Prompt: Restate each entry below word for word, without skipping any.

Given data:
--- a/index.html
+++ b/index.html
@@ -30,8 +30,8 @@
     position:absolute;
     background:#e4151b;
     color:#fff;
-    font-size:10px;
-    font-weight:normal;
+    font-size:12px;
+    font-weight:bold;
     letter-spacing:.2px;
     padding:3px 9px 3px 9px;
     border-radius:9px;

Result for this exercise:
--- a/index.html
+++ b/index.html
@@ -30,8 +30,8 @@
     position:absolute;
     background:#e4151b;
     color:#fff;
-    font-size:10px;
-    font-weight:normal;
+    font-size:12px;
+    font-weight:bold;
     letter-spacing:.2px;
     padding:3px 9px 3px 9px;
     border-radius:9px;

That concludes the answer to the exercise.